The records below are to be repeated in full, exactly as they are.

(Saved entries)
== == ==

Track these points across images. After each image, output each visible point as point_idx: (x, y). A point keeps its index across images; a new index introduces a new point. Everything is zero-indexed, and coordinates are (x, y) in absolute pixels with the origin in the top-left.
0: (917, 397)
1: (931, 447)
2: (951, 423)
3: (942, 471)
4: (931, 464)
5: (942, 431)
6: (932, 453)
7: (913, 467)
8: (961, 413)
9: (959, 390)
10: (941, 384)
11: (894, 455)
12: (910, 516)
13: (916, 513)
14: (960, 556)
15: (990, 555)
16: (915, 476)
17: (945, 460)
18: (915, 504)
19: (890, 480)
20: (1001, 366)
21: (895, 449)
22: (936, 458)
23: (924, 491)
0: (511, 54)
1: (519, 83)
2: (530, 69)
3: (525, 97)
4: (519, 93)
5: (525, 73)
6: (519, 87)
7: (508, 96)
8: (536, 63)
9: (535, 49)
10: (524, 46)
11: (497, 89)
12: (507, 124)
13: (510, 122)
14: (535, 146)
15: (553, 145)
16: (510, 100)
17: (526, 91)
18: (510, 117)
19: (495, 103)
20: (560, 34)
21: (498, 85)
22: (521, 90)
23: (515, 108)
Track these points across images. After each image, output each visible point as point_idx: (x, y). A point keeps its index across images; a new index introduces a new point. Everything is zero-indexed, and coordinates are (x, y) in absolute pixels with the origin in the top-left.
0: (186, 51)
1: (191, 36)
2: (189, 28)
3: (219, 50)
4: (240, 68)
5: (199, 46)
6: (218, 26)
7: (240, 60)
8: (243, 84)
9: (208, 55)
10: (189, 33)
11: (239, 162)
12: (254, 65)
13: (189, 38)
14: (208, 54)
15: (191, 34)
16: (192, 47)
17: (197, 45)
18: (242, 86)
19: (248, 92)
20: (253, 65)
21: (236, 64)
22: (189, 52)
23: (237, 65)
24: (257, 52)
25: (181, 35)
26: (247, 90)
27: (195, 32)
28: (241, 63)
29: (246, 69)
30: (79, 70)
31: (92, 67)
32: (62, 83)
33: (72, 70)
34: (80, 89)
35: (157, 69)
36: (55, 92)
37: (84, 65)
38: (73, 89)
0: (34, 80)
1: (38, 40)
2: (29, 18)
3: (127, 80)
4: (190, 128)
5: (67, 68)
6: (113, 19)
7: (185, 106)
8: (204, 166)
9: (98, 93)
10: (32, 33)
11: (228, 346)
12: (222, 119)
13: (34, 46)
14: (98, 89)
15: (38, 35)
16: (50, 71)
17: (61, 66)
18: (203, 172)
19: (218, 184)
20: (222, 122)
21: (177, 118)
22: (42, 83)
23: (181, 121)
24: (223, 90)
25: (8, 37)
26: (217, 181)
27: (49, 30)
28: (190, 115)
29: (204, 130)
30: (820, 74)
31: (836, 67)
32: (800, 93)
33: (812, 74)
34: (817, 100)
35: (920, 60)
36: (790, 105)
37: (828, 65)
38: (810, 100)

== == ==

Output of the exercise »
Track these points across images. After each image, output each visible point as point_idx: (x, y). A point keeps its index across images; a new index introduces a new point. Everything is zero-indexed, and coordinates are (x, y) in absolute pixels with the origin in the top-left.
0: (917, 397)
1: (931, 447)
2: (951, 423)
3: (942, 471)
4: (931, 464)
5: (942, 431)
6: (932, 453)
7: (913, 467)
8: (961, 413)
9: (959, 390)
10: (941, 384)
11: (894, 455)
12: (910, 516)
13: (916, 513)
14: (960, 556)
15: (990, 555)
16: (915, 476)
17: (945, 460)
18: (915, 504)
19: (890, 480)
20: (1001, 366)
21: (895, 449)
22: (936, 458)
23: (924, 491)
0: (511, 54)
1: (519, 83)
2: (530, 69)
3: (525, 97)
4: (519, 93)
5: (525, 73)
6: (519, 87)
7: (508, 96)
8: (536, 63)
9: (535, 49)
10: (524, 46)
11: (497, 89)
12: (507, 124)
13: (510, 122)
14: (535, 146)
15: (553, 145)
16: (510, 100)
17: (526, 91)
18: (510, 117)
19: (495, 103)
20: (560, 34)
21: (498, 85)
22: (521, 90)
23: (515, 108)
Track these points across images. After each image, output each visible point as point_idx: (x, y). A point keeps its index across images; a new index introduces a new point. Everything is zero-indexed, and coordinates are (x, y) in absolute pixels with the origin in the top-left.
0: (186, 51)
1: (191, 36)
2: (189, 28)
3: (219, 50)
4: (240, 68)
5: (199, 46)
6: (218, 26)
7: (240, 60)
8: (243, 84)
9: (208, 55)
10: (189, 33)
11: (239, 162)
12: (254, 65)
13: (189, 38)
14: (208, 54)
15: (191, 34)
16: (192, 47)
17: (197, 45)
18: (242, 86)
19: (248, 92)
20: (253, 65)
21: (236, 64)
22: (189, 52)
23: (237, 65)
24: (257, 52)
25: (181, 35)
26: (247, 90)
27: (195, 32)
28: (241, 63)
29: (246, 69)
30: (79, 70)
31: (92, 67)
32: (62, 83)
33: (72, 70)
34: (80, 89)
35: (157, 69)
36: (55, 92)
37: (84, 65)
38: (73, 89)
0: (34, 80)
1: (38, 40)
2: (29, 18)
3: (127, 80)
4: (190, 128)
5: (67, 68)
6: (113, 19)
7: (185, 106)
8: (204, 166)
9: (98, 93)
10: (32, 33)
11: (228, 346)
12: (222, 119)
13: (34, 46)
14: (98, 89)
15: (38, 35)
16: (50, 71)
17: (61, 66)
18: (203, 172)
19: (218, 184)
20: (222, 122)
21: (177, 118)
22: (42, 83)
23: (181, 121)
24: (223, 90)
25: (8, 37)
26: (217, 181)
27: (49, 30)
28: (190, 115)
29: (204, 130)
30: (820, 74)
31: (836, 67)
32: (800, 93)
33: (812, 74)
34: (817, 100)
35: (920, 60)
36: (790, 105)
37: (828, 65)
38: (810, 100)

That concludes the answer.